Over less than two decades these two technologies have developed to make Wireless Broadband accessible to almost everyone, everywhere. Currently, there are over 27,000 searches for wireless broadband in Australia in Google every month and people trust various suppliers for different wireless features. Companies such as iiNet.net.au offer different wireless broadband packages to suit each requirement.
In the beginning, connecting to the Internet meant using a modem (modulator/demodulator) that turned digital data into sound to allow it to be transmitted down a phone line. Modem speeds started out at 32Kb/s (kilobits per second) in the late 1980s and reached 256Kb/s by the late ‘90s.
At this time, ‘high speed internet’ meant using ISDN (Integrated Services Digital Network) lines that made phone lines capable of carrying both voice and digital data in 64KB/s ‘packets’. If you wanted to shift data really fast (at 128KB/s!), you could use the whole line. But essentially, phone lines couldn’t even keep up with modem speeds.

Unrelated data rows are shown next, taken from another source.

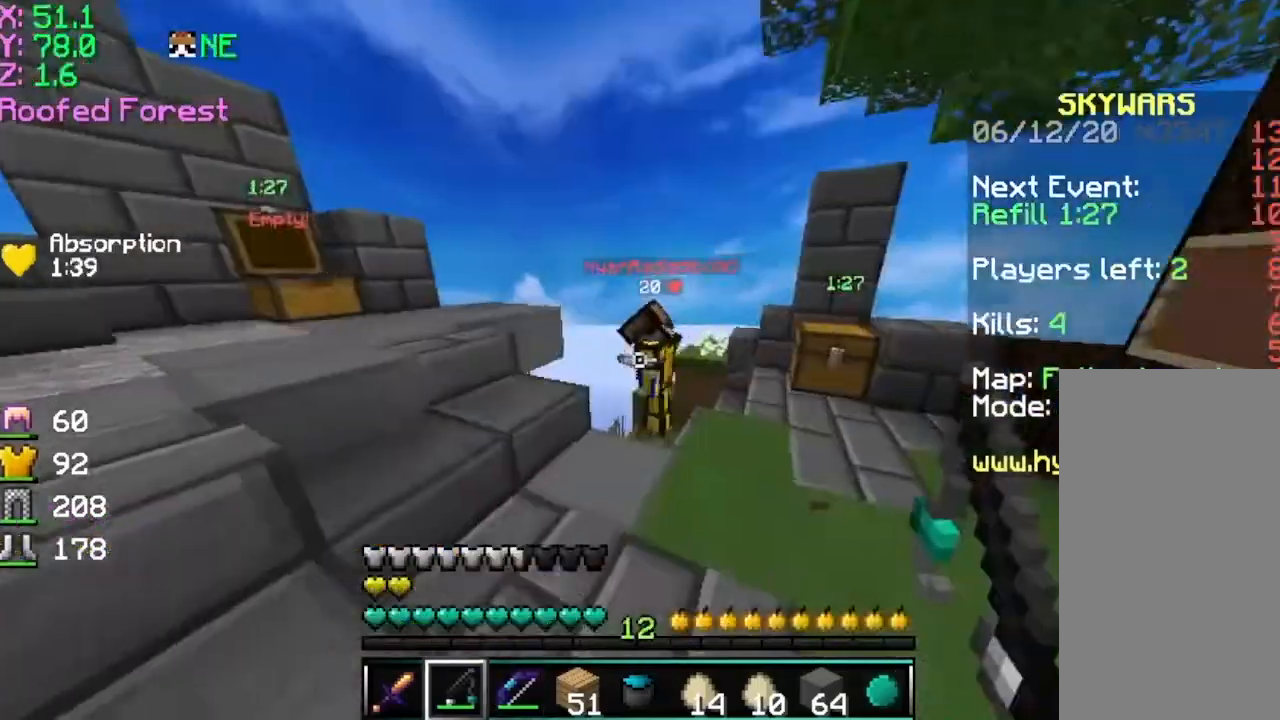
Gameplay with keyboard and mouse; each line is a JSON object with the keys and mouse buttons held at the frame after it. "events" lists presses ("down") and releases ("up") of "a", "d", "s", "space", "w", "mouse_left" and "mouse_right" between this image and that frame as [ms after this image, input, new state], when the widget could be followed in between. "mouse_left", "mouse_right" = the "left", "right" buttons of the "mouse" list. No other keys are recorded. Fast repeated clicks can show as one long hold. Mouse movement is not recorded.
{"keys": ["d", "w"], "mouse": [], "events": [[201, "mouse_left", "down"], [301, "mouse_left", "up"], [351, "mouse_left", "down"], [451, "d", "down"], [451, "mouse_left", "up"]]}
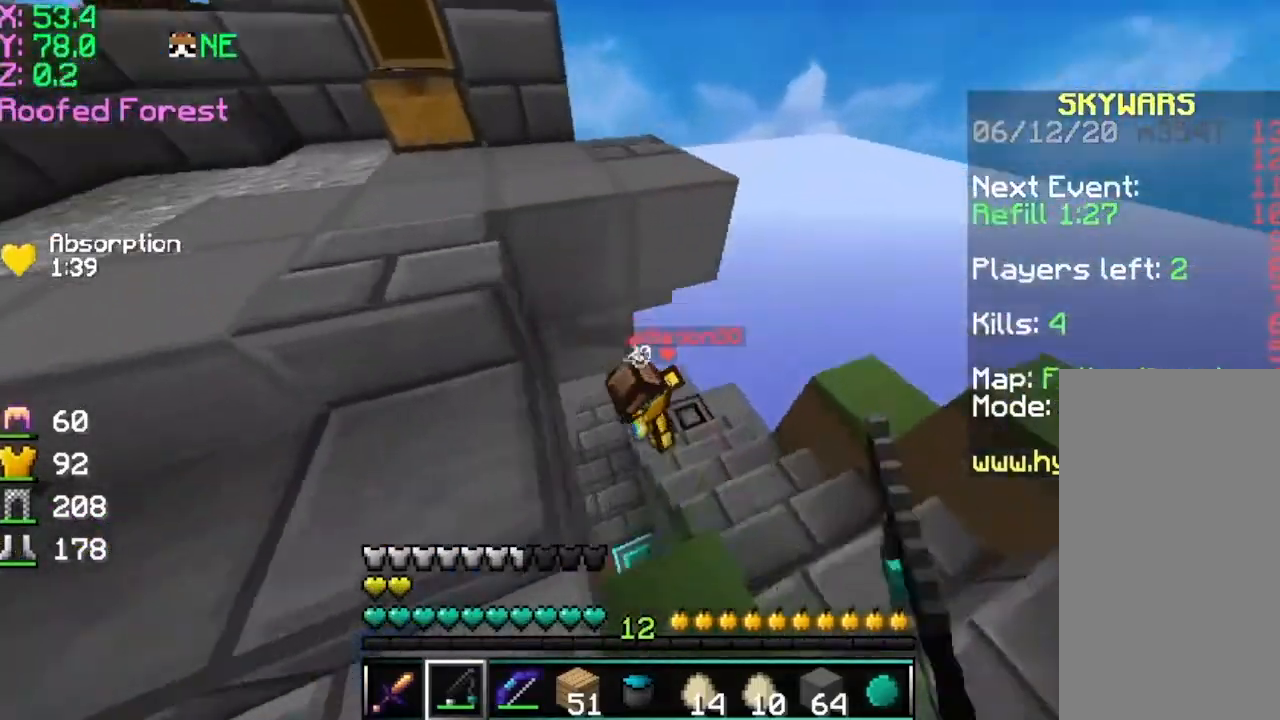
{"keys": ["w"], "mouse": [], "events": [[50, "mouse_left", "down"], [100, "d", "up"], [100, "mouse_left", "up"]]}
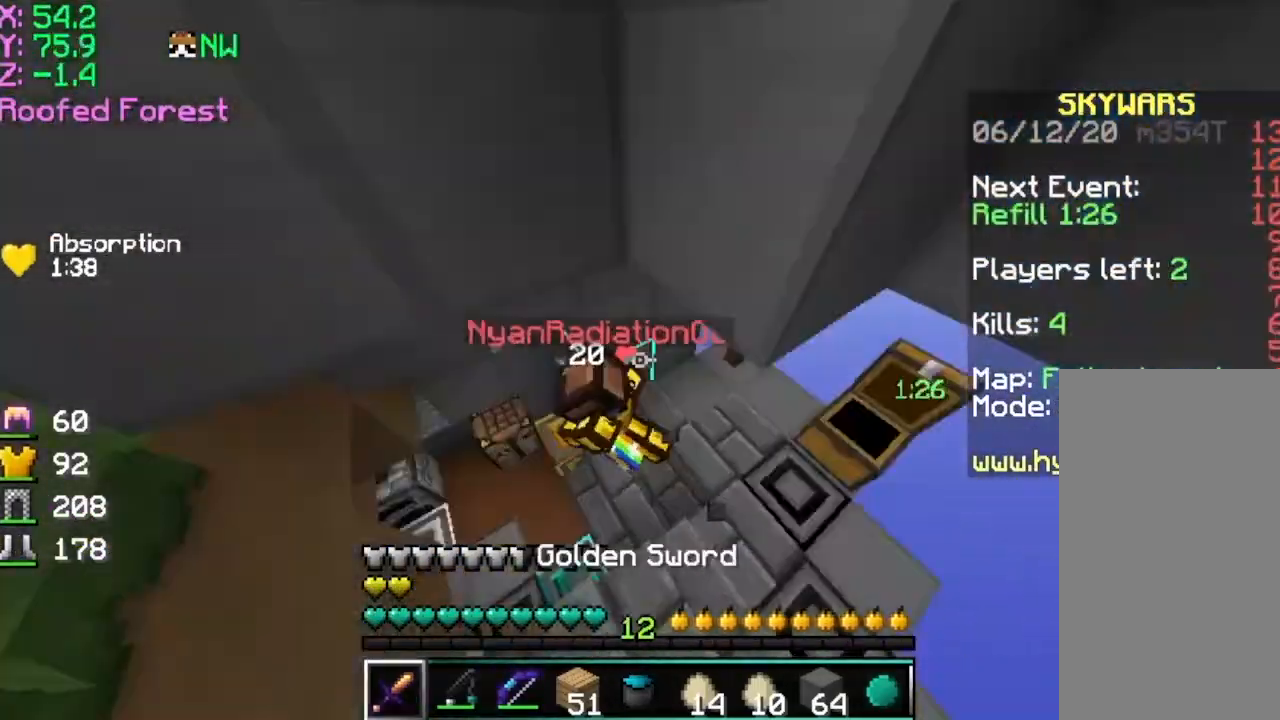
{"keys": ["d", "w"], "mouse": ["left"], "events": [[151, "mouse_left", "down"], [267, "mouse_left", "up"], [301, "mouse_left", "down"], [367, "d", "down"], [417, "mouse_left", "up"], [468, "mouse_left", "down"]]}
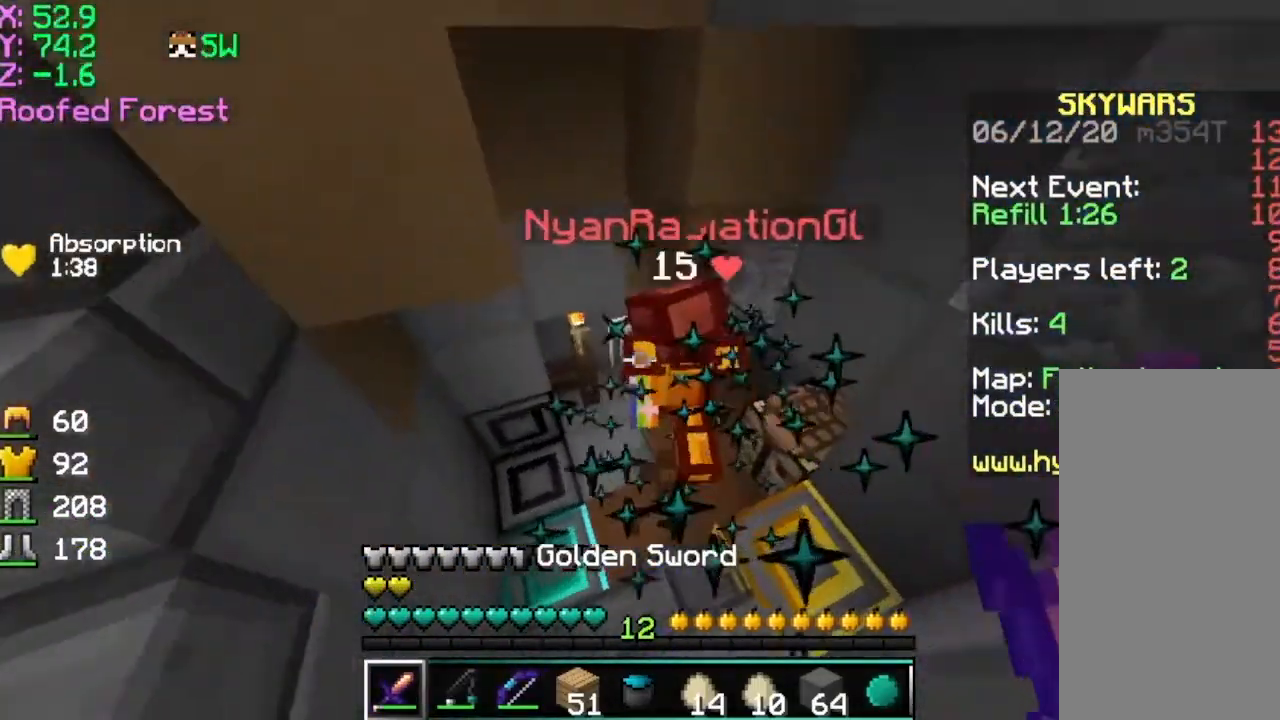
{"keys": ["a", "w"], "mouse": ["left"], "events": [[67, "mouse_left", "up"], [117, "mouse_left", "down"], [167, "mouse_left", "up"], [267, "a", "down"], [267, "d", "up"], [267, "mouse_left", "down"], [317, "mouse_left", "up"], [317, "w", "up"], [417, "mouse_left", "down"], [467, "w", "down"]]}
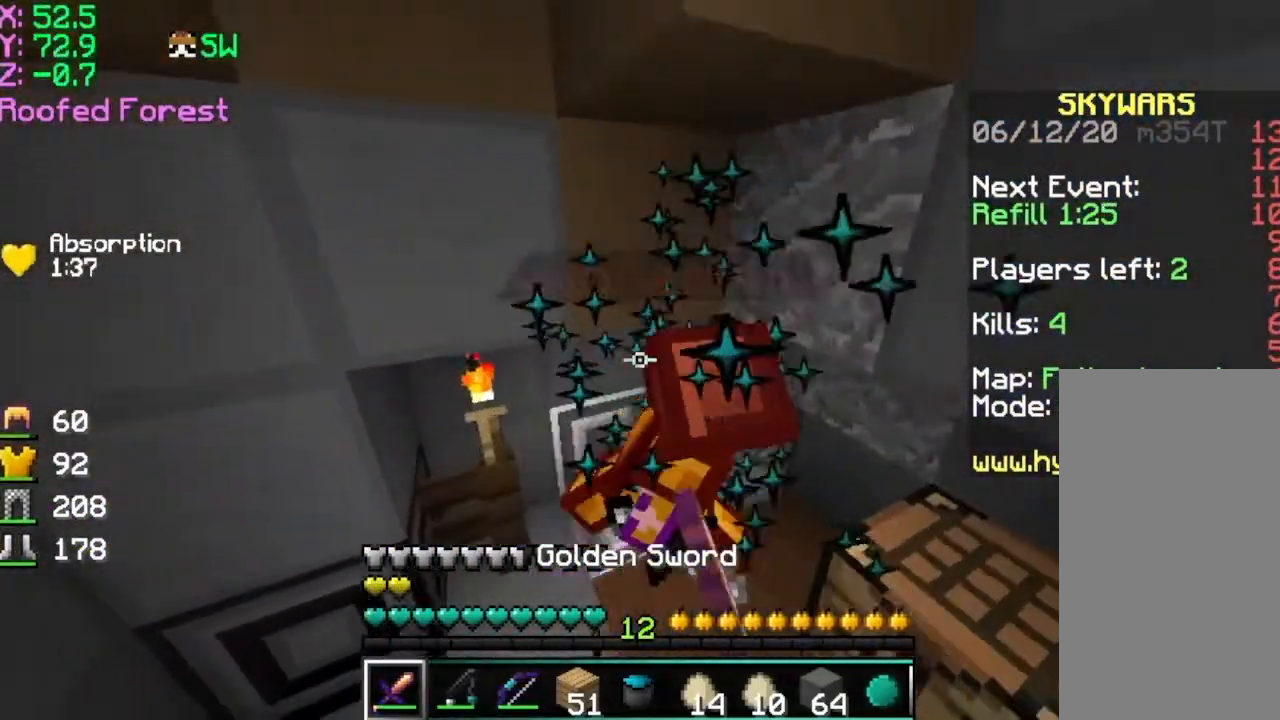
{"keys": ["a", "w"], "mouse": [], "events": [[17, "mouse_left", "up"], [67, "mouse_left", "down"], [167, "mouse_left", "up"], [217, "mouse_left", "down"], [267, "mouse_left", "up"], [367, "mouse_left", "down"], [417, "mouse_left", "up"]]}
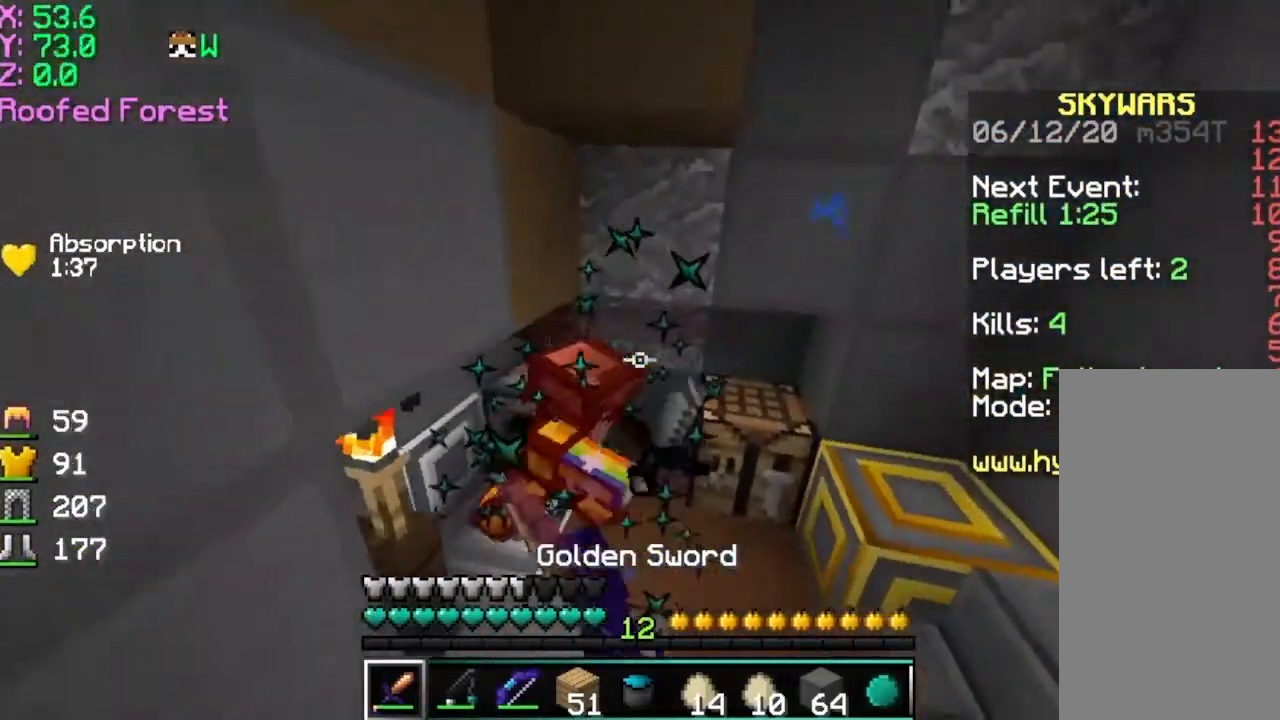
{"keys": ["d", "w"], "mouse": ["left"], "events": [[17, "mouse_left", "down"], [117, "mouse_left", "up"], [167, "mouse_left", "down"], [267, "a", "up"], [267, "mouse_left", "up"], [317, "mouse_left", "down"], [367, "mouse_left", "up"], [417, "d", "down"], [467, "mouse_left", "down"]]}
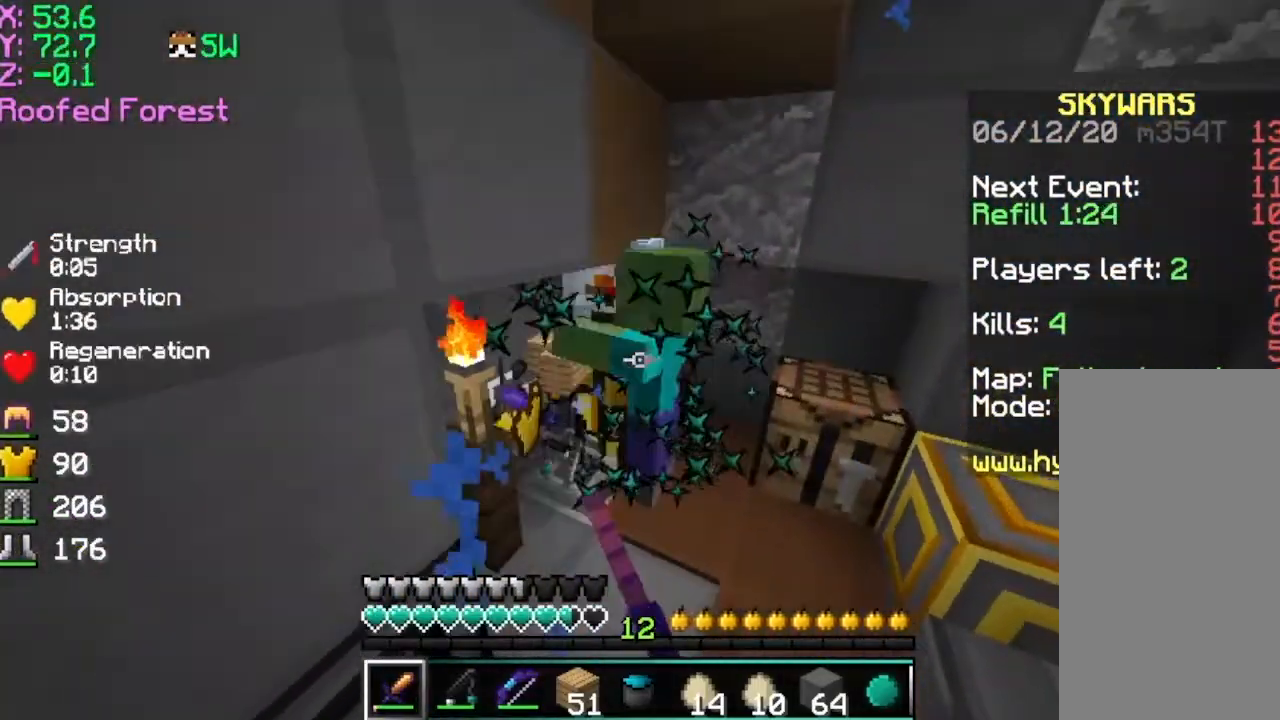
{"keys": ["d", "w"], "mouse": [], "events": [[17, "mouse_left", "up"], [67, "mouse_left", "down"], [167, "d", "up"], [167, "mouse_left", "up"], [267, "mouse_left", "down"], [351, "d", "down"], [367, "mouse_left", "up"]]}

DSL was the answer. This also uses modems at both ends of the line, but ones that can translate digital data into very high frequency carrier waves to travel along a twisted pair copper phone line alongside voice traffic. One modem is the Digital subscriber line access multiplexer (DSLAM) at the phone exchange; the other is inside your DSL router.
There are now nearly 20 different flavours of DSL, collectively called ‘xDSL’. Typical download speeds have grown from under 1000 megabits per second (MB/s) to more than 10MB/s. They’ve also availability from just a mile or two from the exchange to five miles or more.
Wi-Fi is the trade name of the Wi-Fi Alliance trade organisation, which certifies the specific 802.11 wireless networking standards developed by the Institute of Electrical and Electronic Engineers (IEEE). The standards have developed over the last 17 years:
1997: 802.11 Legacy – this was the initial standard that could carry about 2Mbps of data and was never really used.
1999: 802.11a and 802.11b were released at the same time. While 802.11a was fasted (up to 54MB/s), 802.11b was cheaper, had much longer range and was better at working through walls, etc. So it became the popular choice.
2003: 802.11g emerged on the market, attempting to combine the best of 802.11a and 802.11b. It was faster and had longer range, but cost more and was vulnerable to signal interference.
2009: 802.11n was designed to increase bandwidth (up to 100 MB/s) by using multiple wireless signals and antennas (called MIMO technology). Backward compatible with 802.11g but not 802.11b
Soon: 802.11ac and 802.11ad are standards now under development. The latter, also called WiGig, is being supported by major manufacturers, offers up to 7GB/s and is expected to reach the market sometime in early 2014.